The contract/notional amount and estimated fair value of the Company's
derivative financial instrument are as follows:

2001
Contact/Notional Fair
Amount Value
------------------ --------------

Interest rate swap agreement $ 812,000 $ (35,952)


In the normal course of business, the Company uses interest rate swap
agreements, to manage its interest rate risk for purposes other than
trading. The Company does not use derivative financial instruments for
speculative purposes. As is customary for these types of instruments, the
Company does not require


-21-


TRAILER BRIDGE, INC.

NOTES TO FINANCIAL STATEMENTS
YEARS ENDED DECEMBER 31, 2002, 2001 AND 2000 (Continued)
- --------------------------------------------------------------------------------

collateral or other security from other parties to these instruments. By
their nature all such instruments involve risk, including the credit risk
of nonperformance by counterparties. However, at December 31, 2001, in
management's opinion there was no significant risk of loss in the event of
nonperformance of the counterparties to these financial instruments. The
Company has no interest swap agreements at December 31, 2002.

14. SEGMENTS

The Company's primary business is to transport freight from its
origination point in the continental United States to San Juan, Puerto
Rico and from San Juan, Puerto Rico to its destination point in the
continental United States. The Company provides a domestic trucking system
and a barge vessel system, which work in conjunction with each other to
service its customers. The Company would not employ either system
separately; therefore segment reporting is not necessary.

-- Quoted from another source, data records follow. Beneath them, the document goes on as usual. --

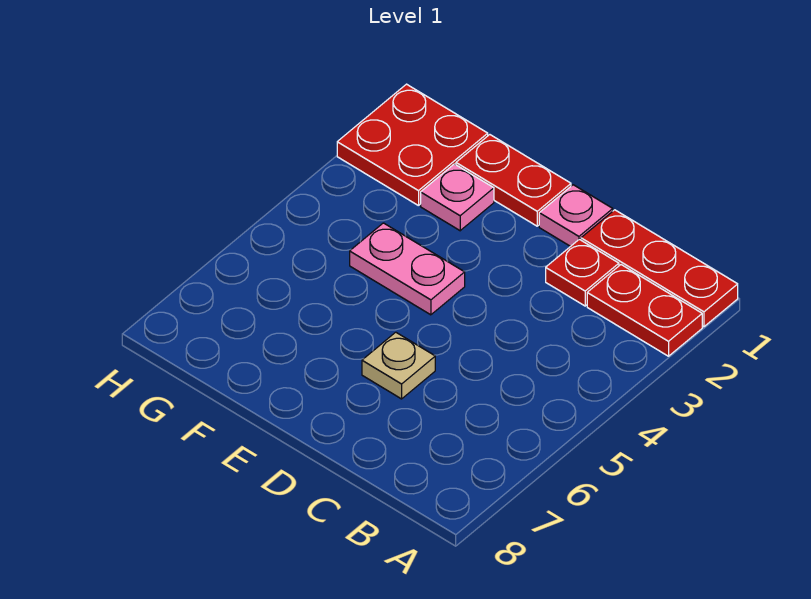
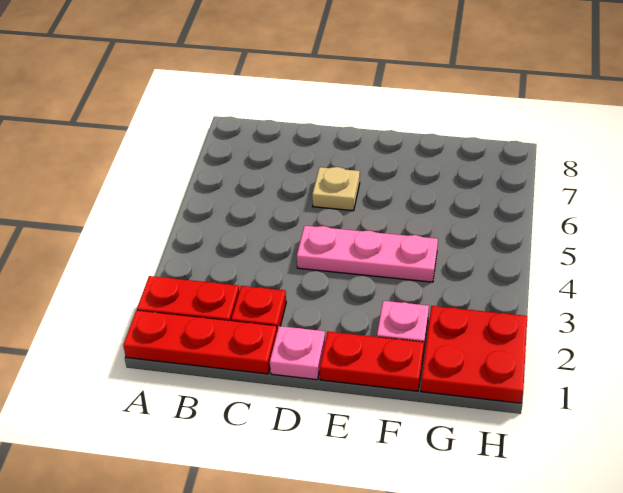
pink plate E4:F4 level 1 -> pink plate D4:F4 level 1

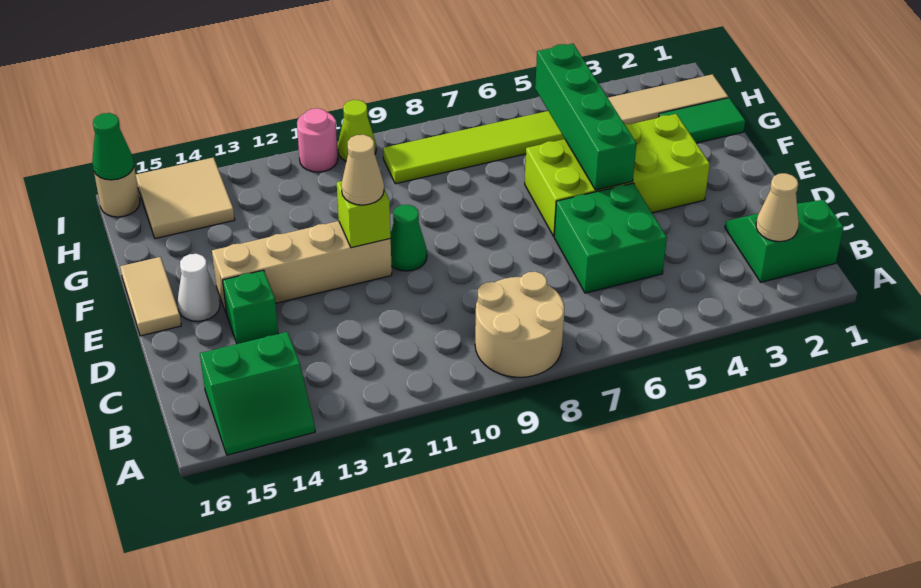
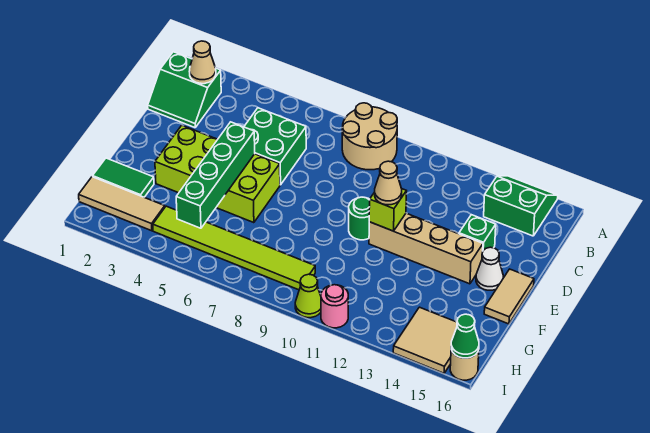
green cone E10 level 1 -> green round brick E10 level 1

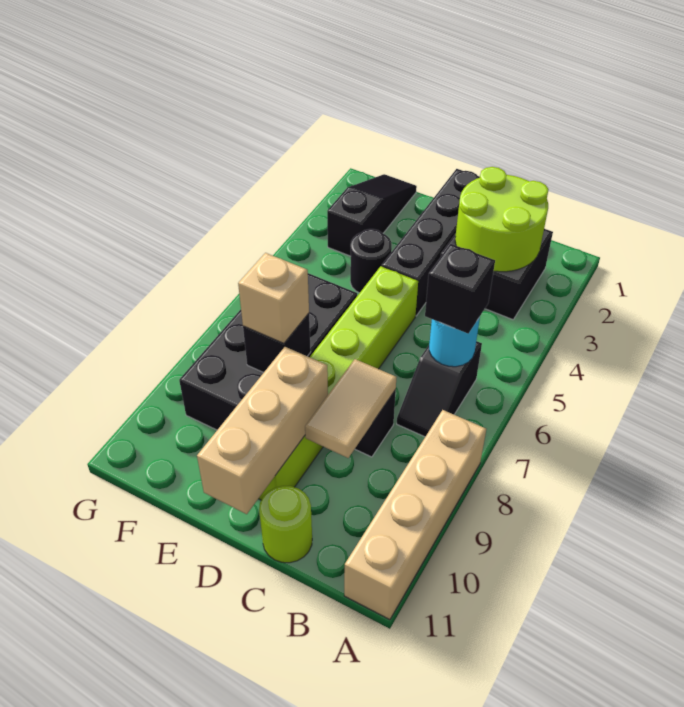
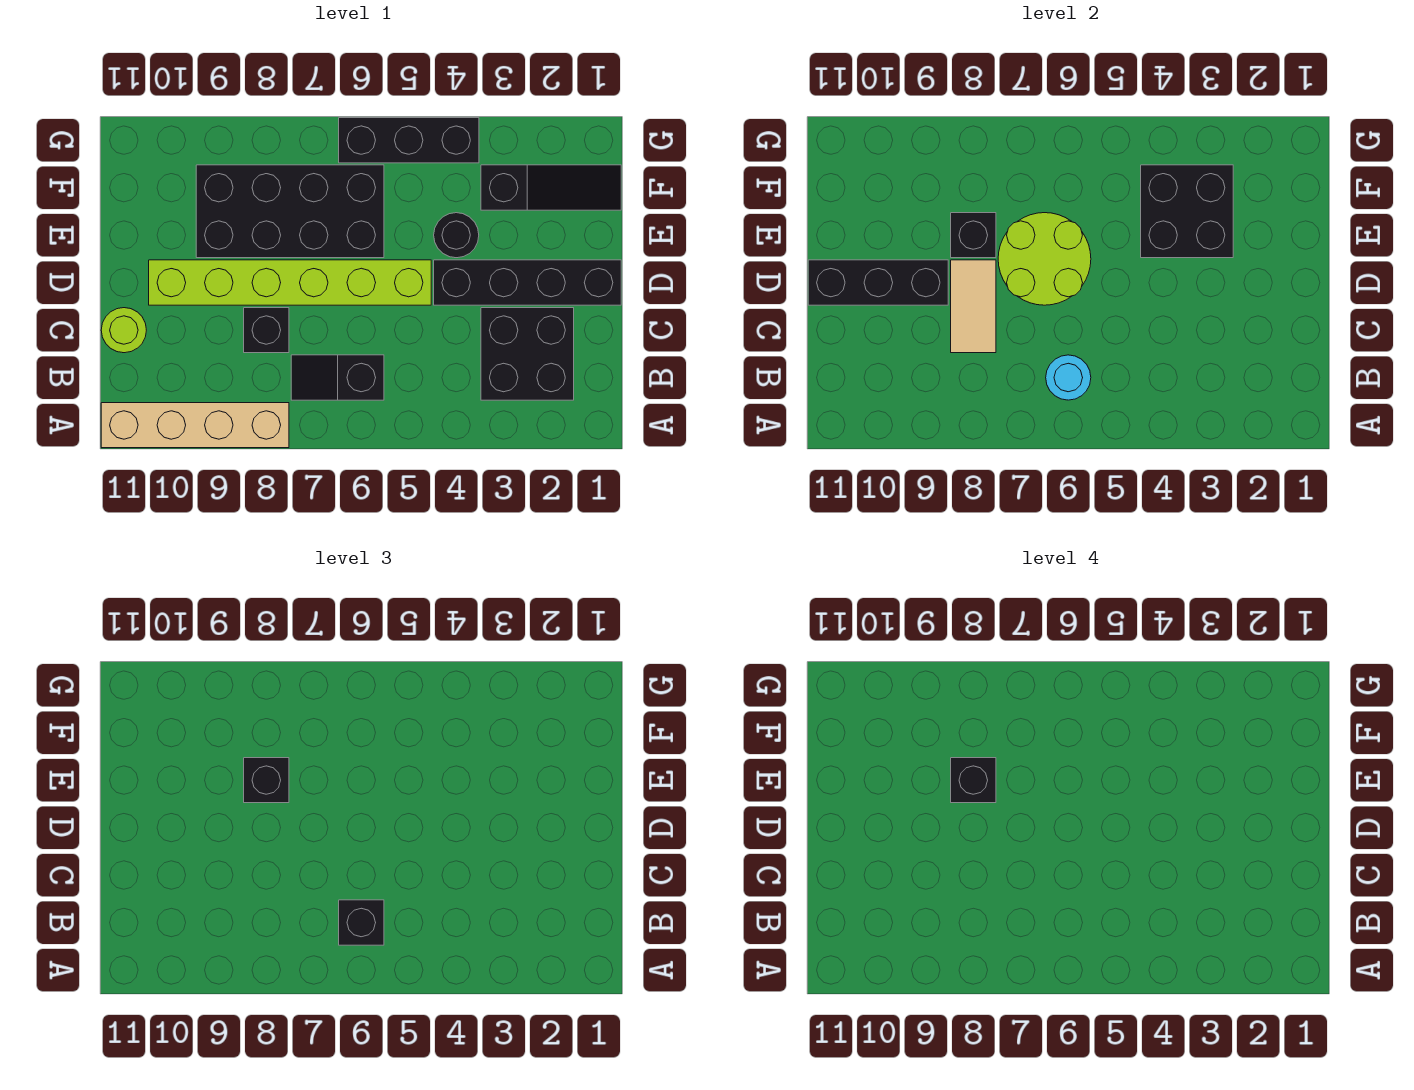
lime round brick B2:C3 level 2 -> lime round brick D6:E7 level 2
tan tile C8:C9 level 2 -> tan tile C8:D8 level 2
tan brick D9:D11 level 2 -> black brick D9:D11 level 2
none -> black brick E3:F4 level 2
tan brick E8 level 3 -> black brick E8 level 3
none -> black brick E8 level 4
none -> black brick G4:G6 level 1

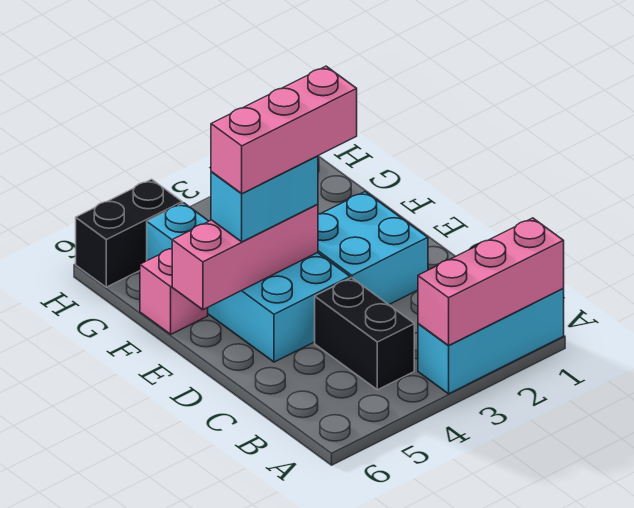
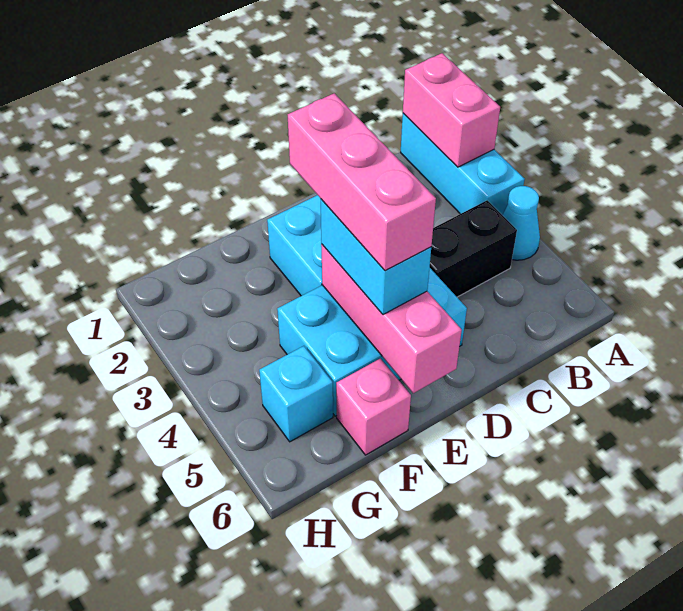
pink brick A1:A3 level 2 -> pink brick A1:A2 level 2
none -> cyan cone A4 level 1
black brick H5:H6 level 1 -> none

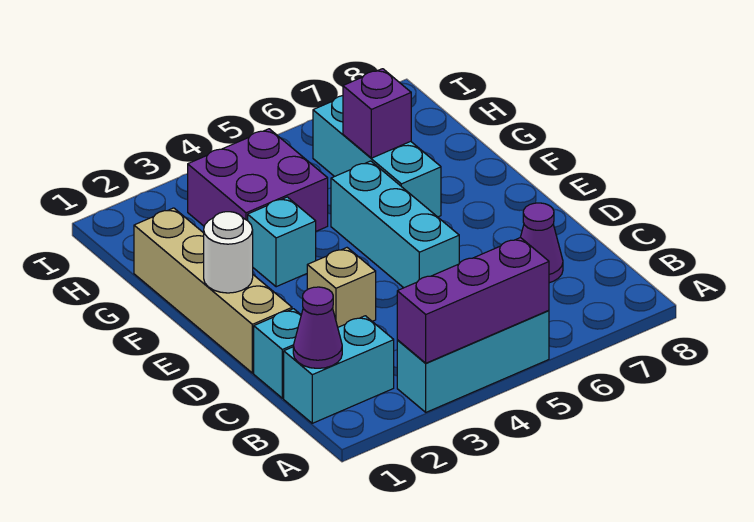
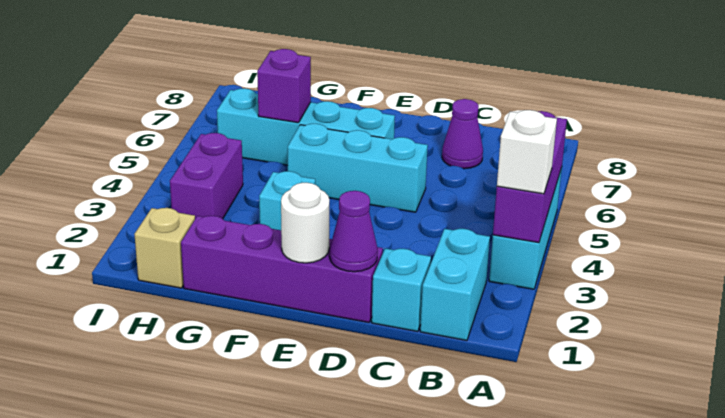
none -> white brick A3 level 3
purple cone B1 level 2 -> purple cone D1 level 2
tan brick D1:G1 level 1 -> purple brick D1:G1 level 1
tan brick D3 level 1 -> tan brick H1 level 1
cyan brick F6:H6 level 1 -> cyan brick E6:H6 level 1
purple brick G3:H4 level 1 -> purple brick H3:H4 level 1

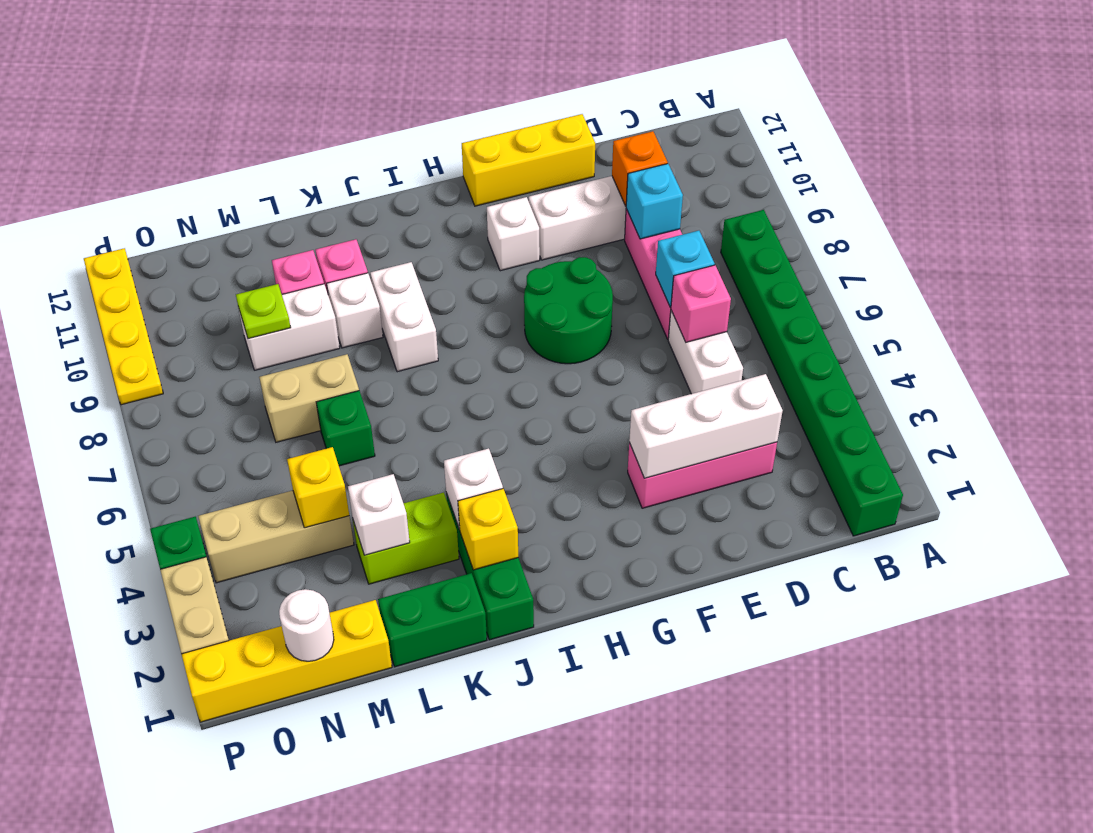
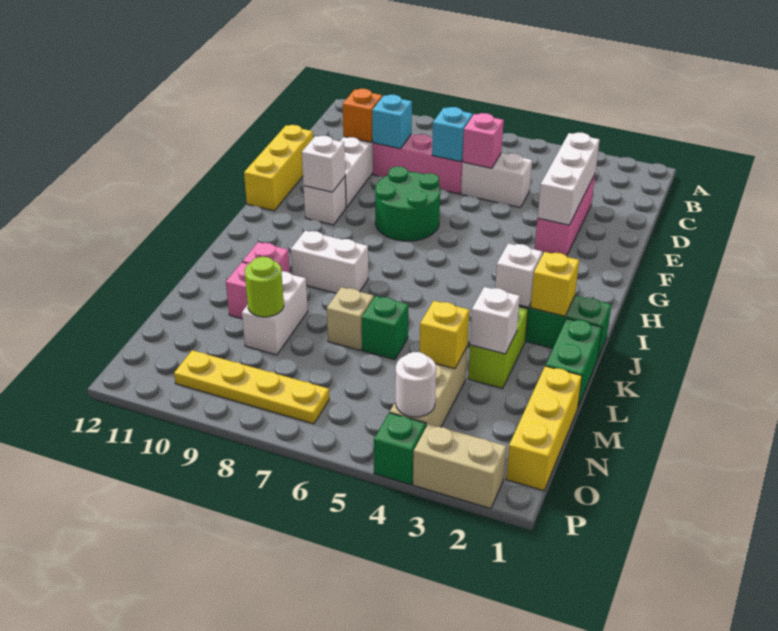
green brick B1:B8 level 1 -> none
white brick K9 level 1 -> white brick G10 level 2
tan brick L7:M7 level 1 -> tan brick L7 level 1
yellow brick M1:P1 level 1 -> yellow brick M1:O1 level 1
lime plate M9 level 2 -> lime round brick M9 level 2
white round brick N1 level 2 -> white round brick O4 level 2
yellow plate P9:P12 level 1 -> yellow plate O7:O10 level 1

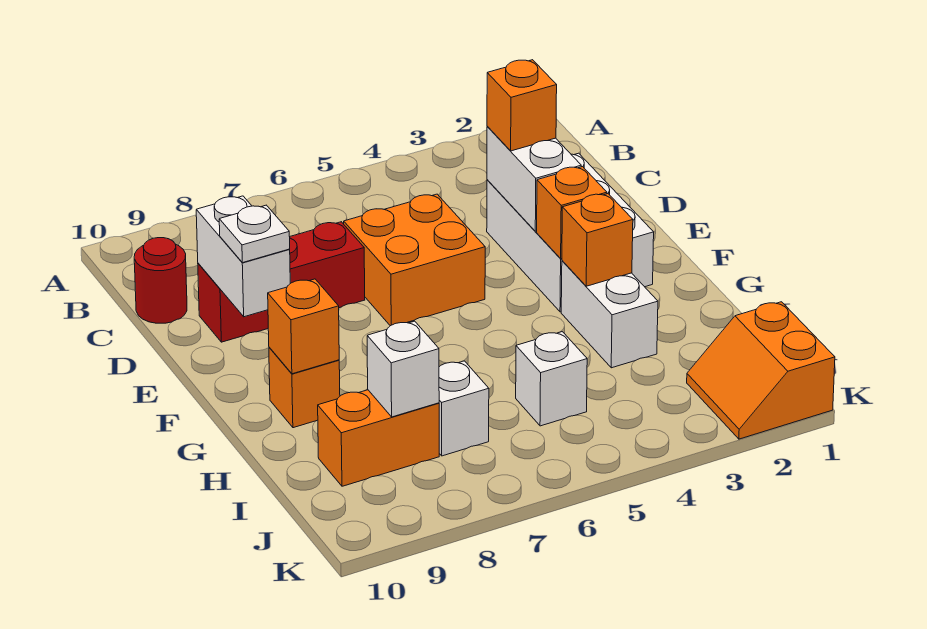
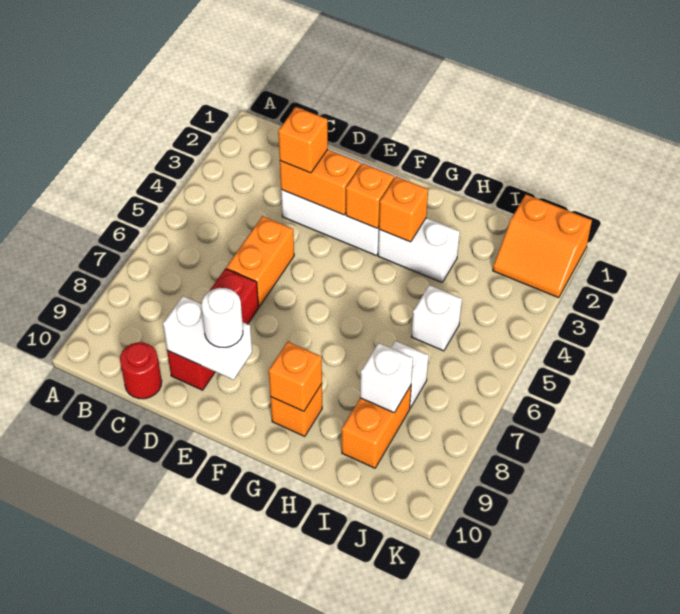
white brick D3:E3 level 2 -> orange brick D3:E3 level 2
orange brick D5:E6 level 1 -> orange brick D5:D6 level 1
white plate E9 level 3 -> white round brick E9 level 3

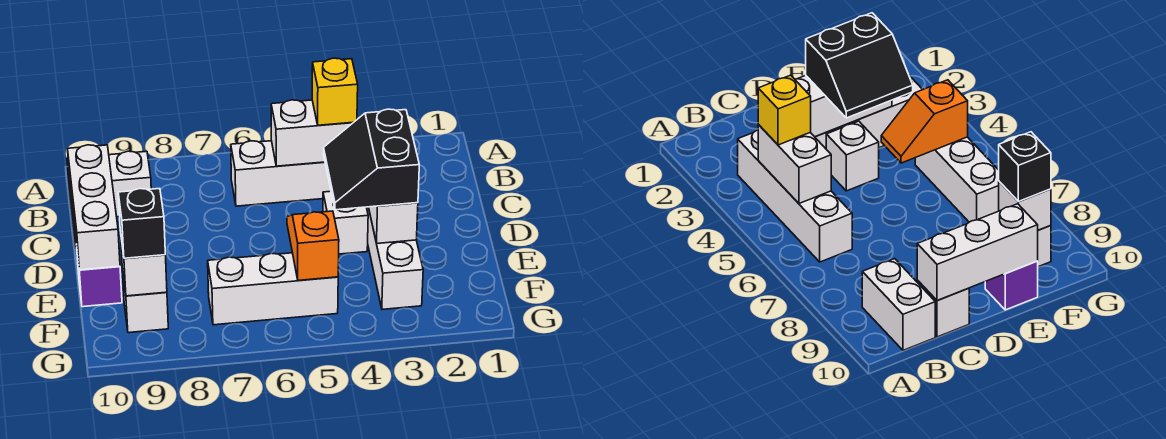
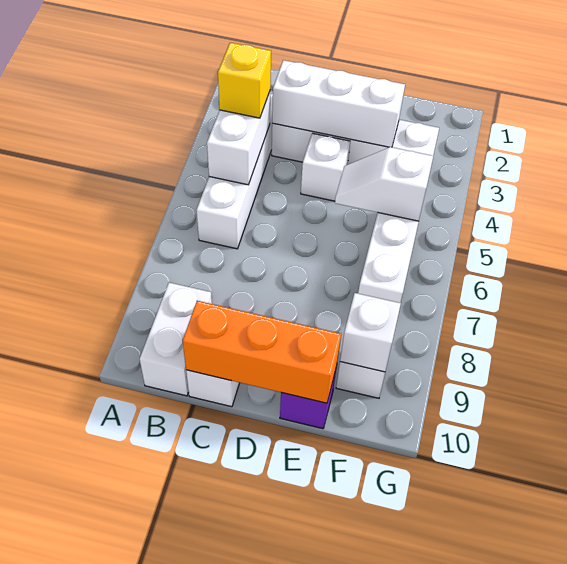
white brick C10:E10 level 2 -> orange brick C10:E10 level 2
black slope D3:E4 level 3 top 3 -> none
orange slope E5:F5 level 2 top F -> white slope E5:F5 level 2 top F
black brick F9 level 3 -> none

15. QUARTERLY RESULTS OF OPERATIONS (UNAUDITED)



March 31, June 30, September 30, December 31,
Quarter Ended 2002 2002 2002 2002
-------------------- ------------------- -------------------- --------------------


Operating revenues $ 17,480,126 $ 18,116,637 $ 18,488,328 $ 19,725,366
Operating loss (587,387) (323,809) (1,495,582) (1,629,594)
Loss before income tax (1,310,534) (1,130,298) (2,262,472) (2,396,164)
Net loss applicable to
common shares (1,310,534) (1,130,298) (2,487,552) (2,818,260)
Net loss per share -
basic and diluted (0.13) (0.12) (0.25) (0.29)



March 31, June 30, September 30, December 31,
Quarter Ended 2001 2001 2001 2001 (1)
--------------------- -------------------- --------------------- ---------------------

Operating revenues $ 20,636,713 $ 21,659,184 $ 20,052,136 $ 19,219,699
Operating loss (4,500,291) (4,350,267) (4,813,263) (12,578,614)
Loss before income tax (5,374,154) (5,160,945) (5,620,547) (13,286,419)
Net loss applicable to
common shares (5,374,154) (5,160,945) (5,598,418) (13,286,419)
Net loss per share -
basic and diluted (0.55) (0.53) (0.57) (1.36)


(1) Operating loss includes $3,820,421 in asset impairment charges,
$1,054,410 in restructuring expenses and an additional provision
for uncollectible accounts receivable of $701,000.